Картина была такой красивой, а реальность — такой отвратительной, что Эдам упал на кровать и, к своему ужасу и стыду, разрыдался. Опасаясь, что отец стоит за дверью, юноша закусил простыню, чтобы заглушить всхлипы. Через какое-то время он встал, раскрыл сумку и достал дробовик, тот, что был двенадцатого калибра. Обмотав грязной майкой левую руку, он взял в нее ружье и протер его грязным носком, а потом убрал обратно в сумку и спрятал под кровать.
Разве он не боялся, что отец обыщет его комнату и найдет сумку? Эдам взял за правило всегда запирать комнату, но это правило не из тех, о которых всегда помнят. Как бы то ни было, если отец и нашел дробовик, он об этом не сообщил, а Эдам к нему больше не прикасался. Сумка так и осталась под кроватью, когда он через месяц уехал в университет, и лежала там еще год, до тех пор, пока он не переехал в собственный дом, купленный на деньги, вырученные от продажи Отсемонда.
Теперь ружье хранится не в сумке, а в шкафу, в маленькой гостевой наверху. У него нет на него разрешения. Хотя звонок полицейского и встревожил Эдама, в панику он не впал, вряд ли они сразу станут обыскивать дом. Они относятся к нему равнодушно — а еще скептически.
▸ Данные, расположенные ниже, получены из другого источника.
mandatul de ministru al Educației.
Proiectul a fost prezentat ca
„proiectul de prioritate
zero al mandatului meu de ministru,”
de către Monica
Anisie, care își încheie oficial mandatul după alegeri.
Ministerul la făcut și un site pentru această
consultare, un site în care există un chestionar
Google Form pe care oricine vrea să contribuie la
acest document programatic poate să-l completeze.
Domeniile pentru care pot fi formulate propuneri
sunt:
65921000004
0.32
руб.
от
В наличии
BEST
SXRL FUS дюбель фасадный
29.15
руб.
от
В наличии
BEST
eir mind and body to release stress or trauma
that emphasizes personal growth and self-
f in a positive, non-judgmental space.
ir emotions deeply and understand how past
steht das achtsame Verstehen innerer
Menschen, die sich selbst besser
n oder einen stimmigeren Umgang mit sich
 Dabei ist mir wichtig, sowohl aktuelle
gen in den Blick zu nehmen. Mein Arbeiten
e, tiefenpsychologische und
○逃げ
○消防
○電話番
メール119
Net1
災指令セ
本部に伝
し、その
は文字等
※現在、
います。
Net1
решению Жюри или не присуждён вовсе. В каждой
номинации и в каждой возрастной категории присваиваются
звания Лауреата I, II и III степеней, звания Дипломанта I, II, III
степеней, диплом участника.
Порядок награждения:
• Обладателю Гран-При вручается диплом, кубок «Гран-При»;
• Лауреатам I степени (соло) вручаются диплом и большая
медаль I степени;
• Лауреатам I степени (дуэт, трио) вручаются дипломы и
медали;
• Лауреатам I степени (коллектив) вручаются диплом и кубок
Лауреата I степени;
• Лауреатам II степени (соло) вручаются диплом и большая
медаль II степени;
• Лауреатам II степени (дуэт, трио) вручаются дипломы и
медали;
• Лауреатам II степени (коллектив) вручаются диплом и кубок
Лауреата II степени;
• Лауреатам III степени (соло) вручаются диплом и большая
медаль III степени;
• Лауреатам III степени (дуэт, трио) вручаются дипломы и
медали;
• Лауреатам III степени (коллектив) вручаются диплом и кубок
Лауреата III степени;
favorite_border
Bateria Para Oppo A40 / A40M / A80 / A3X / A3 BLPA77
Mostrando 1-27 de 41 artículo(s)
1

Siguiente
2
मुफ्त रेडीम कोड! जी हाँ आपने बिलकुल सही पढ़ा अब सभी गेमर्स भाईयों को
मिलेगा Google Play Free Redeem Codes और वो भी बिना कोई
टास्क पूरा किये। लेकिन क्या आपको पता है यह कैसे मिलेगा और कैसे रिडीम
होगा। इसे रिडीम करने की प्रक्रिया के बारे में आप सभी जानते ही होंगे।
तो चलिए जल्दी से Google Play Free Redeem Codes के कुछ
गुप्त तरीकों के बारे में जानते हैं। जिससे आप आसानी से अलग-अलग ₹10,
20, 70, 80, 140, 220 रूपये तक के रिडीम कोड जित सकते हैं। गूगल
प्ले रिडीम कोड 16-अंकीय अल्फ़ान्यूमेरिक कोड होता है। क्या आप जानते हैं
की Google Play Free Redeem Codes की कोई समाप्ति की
Нет, не скептически, это неправильное слово, оно подразумевает недоверие, смешанное с удивлением. А они не такие. Полицейские ведут себя так, будто никогда не поверят в невиновность, но с готовностью примут признание вины. Нет, не так, все гораздо проще. Они выполняют рутинную, скучную работу и спешат поскорее с ней разделаться. Однако это впечатление, сложившееся у Эдама, не успокоило, а только сильнее встревожило, потому что он чувствовал: более важные вопросы приберегаются на потом, откладываются до того момента, когда его показания и замечания будут оценены и изучены. Вот тогда полицейские вернутся и учинят ему допрос с пристрастием.
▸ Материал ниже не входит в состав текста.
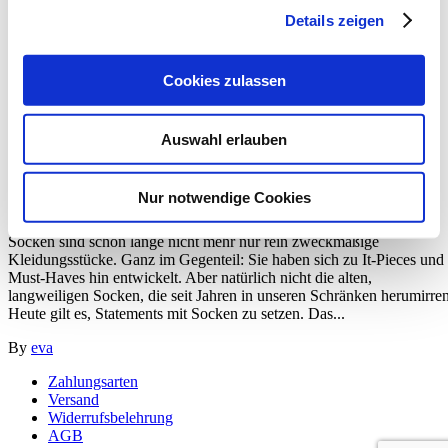
Trend Tag
Details zeigen
Cookies zulassen
Auswahl erlauben
29. April 2019
Nur notwendige Cookies
Welche Socken liegen im Trend?
Socken sind schon lange nicht mehr nur rein zweckmäßige
Kleidungsstücke. Ganz im Gegenteil: Sie haben sich zu It-Pieces und
Must-Haves hin entwickelt. Aber natürlich nicht die alten,
langweiligen Socken, die seit Jahren in unseren Schränken herumirren
Heute gilt es, Statements mit Socken zu setzen. Das...
By
eva
Zahlungsarten
Versand
Widerrufsbelehrung
AGB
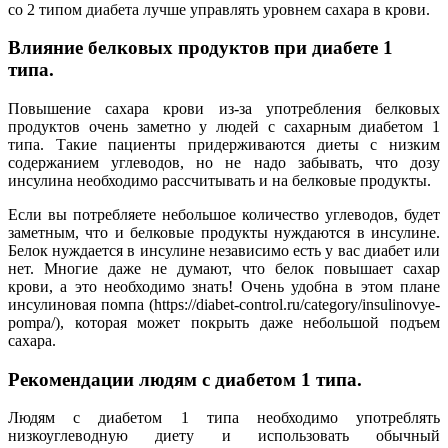
со 2 типом диабета лучше управлять уровнем сахара в крови.
Влияние белковых продуктов при диабете 1
типа.
Повышение сахара крови из-за употребления белковых
продуктов очень заметно у людей с сахарным диабетом 1
типа. Такие пациенты придерживаются диеты с низким
содержанием углеводов, но не надо забывать, что дозу
инсулина необходимо рассчитывать и на белковые продукты.
Если вы потребляете небольшое количество углеводов, будет
заметным, что и белковые продукты нуждаются в инсулине.
Белок нуждается в инсулине независимо есть у вас диабет или
нет. Многие даже не думают, что белок повышает сахар
крови, а это необходимо знать! Очень удобна в этом плане
инсулиновая помпа (https://diabet-control.ru/category/insulinovye-
pompa/), которая может покрыть даже небольшой подъем
сахара.
Рекомендации людям с диабетом 1 типа.
Людям с диабетом 1 типа необходимо употреблять
низкоуглеводную диету и использовать обычный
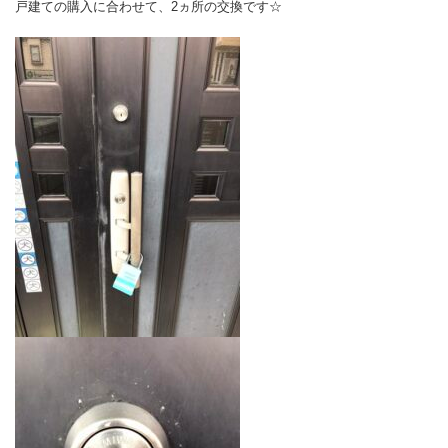
戸建ての購入に合わせて、2ヵ所の交換です☆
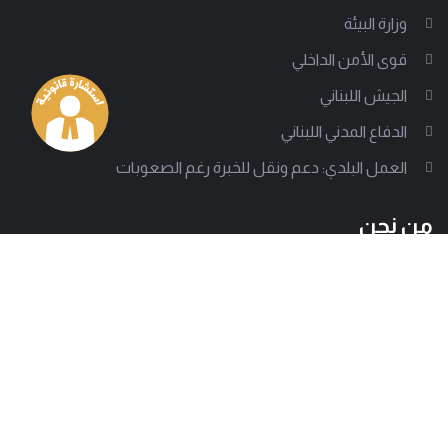
وزارة البيئة
قوى الأمن الداخلي
الجيش اللبناني
الدفاع المدني اللبناني
العمل البلدي: دعم ونقل للخبرة رغم الصعوبات
من نحن
إلى جانب أكثر من 1000 سلطة بلدية تقف جمعية العمل البلدي
لتدعم على مختلف الصعد، وتساعد في تقديم تجربة بلدية ناجحة.
وتسعى الجمعية للوصول إلى كل معني بالشأن البلدي لتبين
بوضوح كيف تصمد هذه الإدارات المحلية رغم كل الصعوبات.
العنوان
هاتف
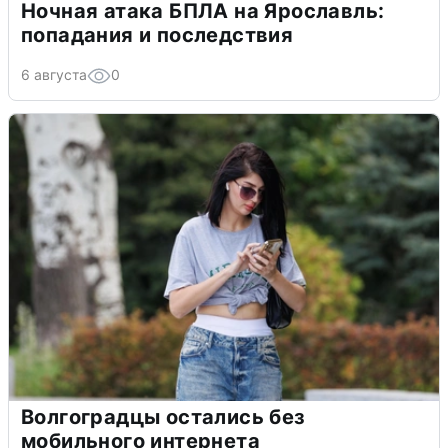
Ночная атака БПЛА на Ярославль:
попадания и последствия
6 августа
0
Волгоградцы остались без
мобильного интернета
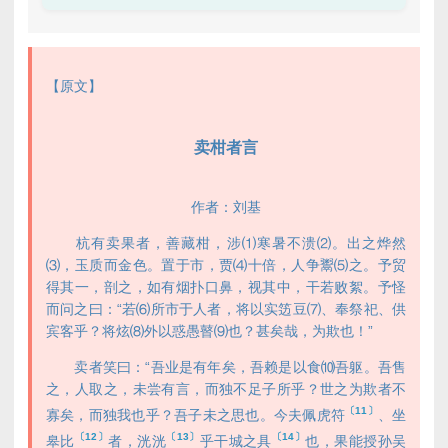
【原文】
卖柑者言
作者：刘基
杭有卖果者，善藏柑，涉⑴寒暑不溃⑵。出之烨然
⑶，玉质而金色。置于市，贾⑷十倍，人争鬻⑸之。予贸
得其一，剖之，如有烟扑口鼻，视其中，干若败絮。予怪
而问之曰：“若⑹所市于人者，将以实笾豆⑺、奉祭祀、供
宾客乎？将炫⑻外以惑愚瞽⑼也？甚矣哉，为欺也！”
卖者笑曰：“吾业是有年矣，吾赖是以食⑽吾躯。吾售
之，人取之，未尝有言，而独不足子所乎？世之为欺者不
〔11〕
寡矣，而独我也乎？吾子未之思也。今夫佩虎符
、坐
〔12〕
〔13〕
〔14〕
皋比
者，洸洸
乎干城之具
也，果能授孙吴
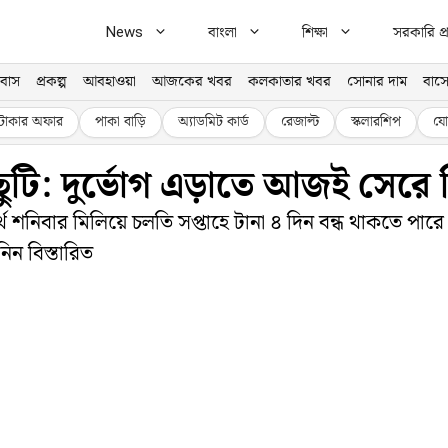
News
বাংলা
শিক্ষা
সরকারি প্র
বাস
প্রকল্প
আবহাওয়া
আজকের খবর
কলকাতার খবর
সোনার দাম
বাসে
টাকার অফার
পাকা বাড়ি
অ্যাডমিট কার্ড
রেজাল্ট
স্কলারশিপ
যো
্ক ছুটি: দুর্ভোগ এড়াতে আজই সের
 শনিবার মিলিয়ে চলতি সপ্তাহে টানা ৪ দিন বন্ধ থাকতে পারে 
ন বিস্তারিত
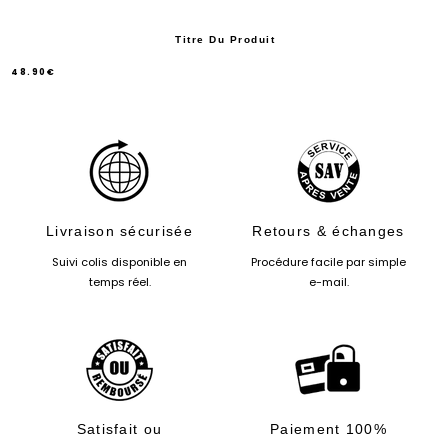
Titre Du Produit
48.90€
/
Prix
normal
PRIX
UNITAIRE
Livraison sécurisée
Retours & échanges
Suivi colis disponible en
Procédure facile par simple
temps réel.
e-mail.
Satisfait ou
Paiement 100%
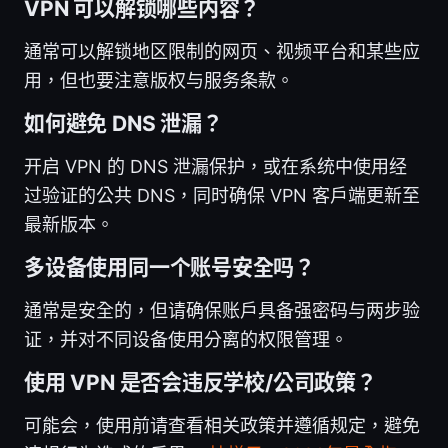
VPN 可以解锁哪些内容？
通常可以解锁地区限制的网页、视频平台和某些应
用，但也要注意版权与服务条款。
如何避免 DNS 泄漏？
开启 VPN 的 DNS 泄漏保护，或在系统中使用经
过验证的公共 DNS，同时确保 VPN 客户端更新至
最新版本。
多设备使用同一个账号安全吗？
通常是安全的，但请确保账户具备强密码与两步验
证，并对不同设备使用分离的权限管理。
使用 VPN 是否会违反学校/公司政策？
可能会，使用前请查看相关政策并遵循规定，避免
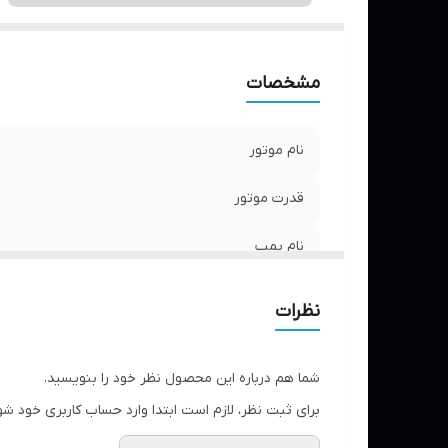
مشخصات
نام موتور
قدرت موتور
نام پمپ
فشار پمپ
نظرات
شما هم درباره این محصول نظر خود را بنویسید.
برای ثبت نظر، لازم است ابتدا وارد حساب کاربری خود شو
Инспектора звали Уиндером, а окружного комиссара — Стреттоном, только первый был постарше Эдама, а второй помладше. Они ничем не отличались от его соседей и сотрудников. Он предложил им выпить, но они отказались. Эдама слегка насторожило то, что ни один из них, вежливо представившись Энн, не обратил ни малейшего внимания на Эбигаль. Естественно, Энн почти сразу после прихода Уиндера и Стреттона забрала Эбигаль и отнесла ее в кровать, но Эдаму все равно показалось странным, что ни один из них не пожелал малютке спокойной ночи и не произнес банальностей, типичных для подобных случаев.
Уиндер начал с того, что спросил, жил ли он когда-либо в Уайвис-холле, и Эдам ответил, что, ну, не в смысле жил, а заезжал, чтобы проверить дом, ночевал. Он был стеснен в средствах и, находясь там, кажется, продал кое-что из имущества, нет, не мебель, а безделушки.
— Он принадлежал вам, не так ли? — бесстрастным тоном уточнил Уиндер.
— Да, мне. Я имел все права на него и мог продать.
— Мистер Верн-Смит, как долго вы жили там?
— Приезжал туда? На неделю или две. Точно не помню.
Эдам ждал, что они поинтересуются, жил ли он там один, однако его не спросили. Полицейский ничего не записывал, и это слегка прибавило ему уверенности. Ему не нравился равнодушный, холодный, почти как у робота, тон Уиндера, но вполне возможно, что у того просто такой голос, что он всегда говорит в такой манере, даже с женой и детьми.
— А после того, как вы уехали через эту неделю или две, вы возвращались туда?
— Не для того, чтобы жить, — ответил Эдам.
— Значит, вы никогда там не жили, верно? А еще раз приезжали туда?
— Нет.
— Вы выставили Уайвис-холл на продажу, правильно? Ваш отец рассказал нам, что вы выставили его на продажу осенью 1976 года, а весной, не получив приемлемых предложений, сняли с продажи. Затем осенью 1977 года вы снова выставили его на продажу и продали мистеру Лангану.
Ничего не записывалось, но на этот вопрос Эдам ответил чистую правду.
— Я не выставлял его на продажу до конца лета 1977 года.